- Reign: 1788–1823
- Predecessor: Ibrahim Pasha Gjinolli
- Successor: Jashar Pasha Gjinolli
- Known for: Consolidation of local power, defence of Ottoman authority in the Balkans
- Born: 1760 Vilayet of Kosovo, Ottoman Empire
- Died: 19 December 1823 Vilayet of Kosovo, Ottoman Empire
- Noble family: Gjinolli family
- Occupation: Ottoman official, military commander
- Allegiance: Ottoman Empire
- Rank: Sanjakbey of Skopje
- Commands: Army of ~10,000 men
- Conflicts: First and Second Serbian Uprisings
- Relations: Jashar Pasha Gjinolli (Grandson)

= Maliq Pasha Gjinolli =

Albanian military commander (1760–1824)

Maliq Pasha Gjinolli (1760–1824) was one of the most well-known figures of the noble Gjinolli family, which played a decisive role in the political, military, and administrative life of Kosovo at the end of the 18th century and the beginning of the 19th century. He served as sanjakbey of the Sanjak of Skopje, an important administrative position in the Ottoman Empire, under whose jurisdiction fell three kadiluks: Pristina, Vushtrri, and Novo Brdo. Pristina, where the center of his power was located, was transformed during his rule into a significant political and economic hub.

== Overview ==
Maliq Gjinolli managed to obtain the title of Pasha during the Austro-Turkish wars of 1778–1791. In the military confrontation in Bërzaske with the Serbian insurgents, he captured their leader Koçu Angjelković alive and as a reward from Sultan Selim III received the title of Pasha.

Maliq Pasha and his contemporary, Mahmut Pasha Rrotulla, the mutasarrif of Prizren, benefited from the internal crises of the Ottoman Empire and developments in Albania to consolidate their local power. At a time when the central Ottoman government was weakening, the sultan was forced to tolerate the growing power of local beys, including the Gjinollis. In this context, Maliq Pasha raised a regular army of around 10,000 soldiers (8,000 infantry and 2,000 cavalry) establishing a significant force in the region.
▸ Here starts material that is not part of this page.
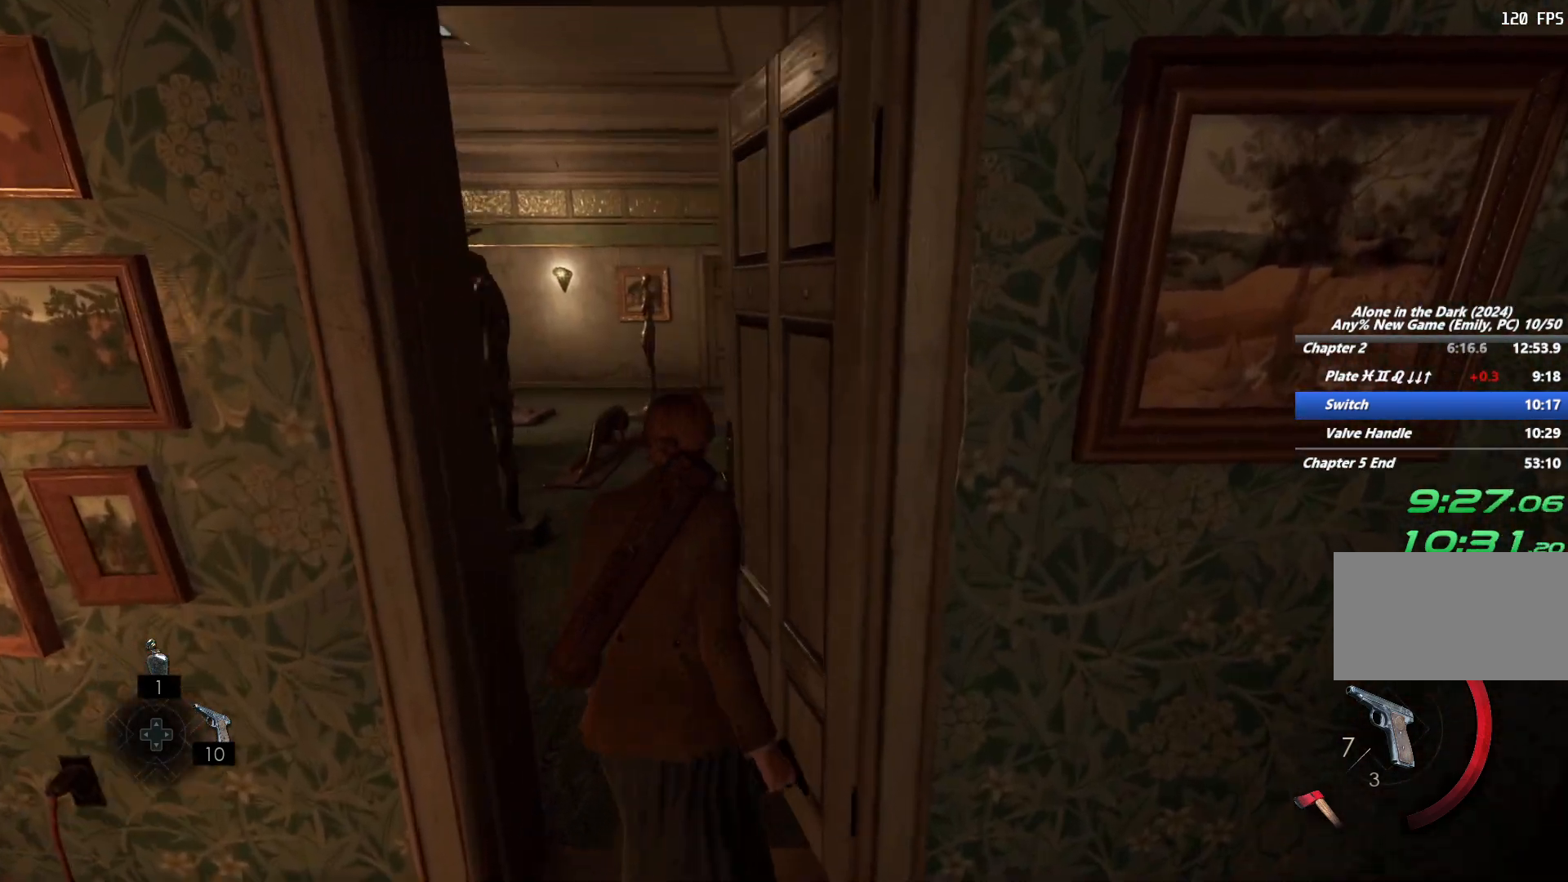
{"keys": ["shift", "w"], "mouse": [], "events": [[83, "space", "down"], [183, "space", "up"], [267, "space", "down"], [400, "space", "up"]]}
He actively participated in the suppression of the First Serbian Uprising in 1804 and the Second in 1815, intervening militarily in support of Ottoman authority. One of his most notable actions was the intervention to rescue Osman Pasha from the Serbian siege in Novi Pazar in 1809. Folk songs commemorating his military successes have been preserved, embedding his legacy in popular memory.
At the height of its power, the Gjinolli family owned around 16,000 hectares of land across the Kosovo Plain, Anamorava, Vranje, Preševo and other strategic regions. Their de facto autonomy from Ottoman authority was further strengthened through alliances with other prominent Albanian figures of the time, such as Ali Pasha Tepelena and the pashas of Shkodra. These connections aimed to create broader autonomy for the Albanian vilayets within the Ottoman Empire.
Maliq Pasha died in 1824, leaving behind an important political legacy and a consolidated local power structure, which continued to exist for a time under successors such as Jashar Pasha Gjinolli. He remains one of the most prominent representatives of the Albanian feudal aristocracy in Ottoman Kosovo.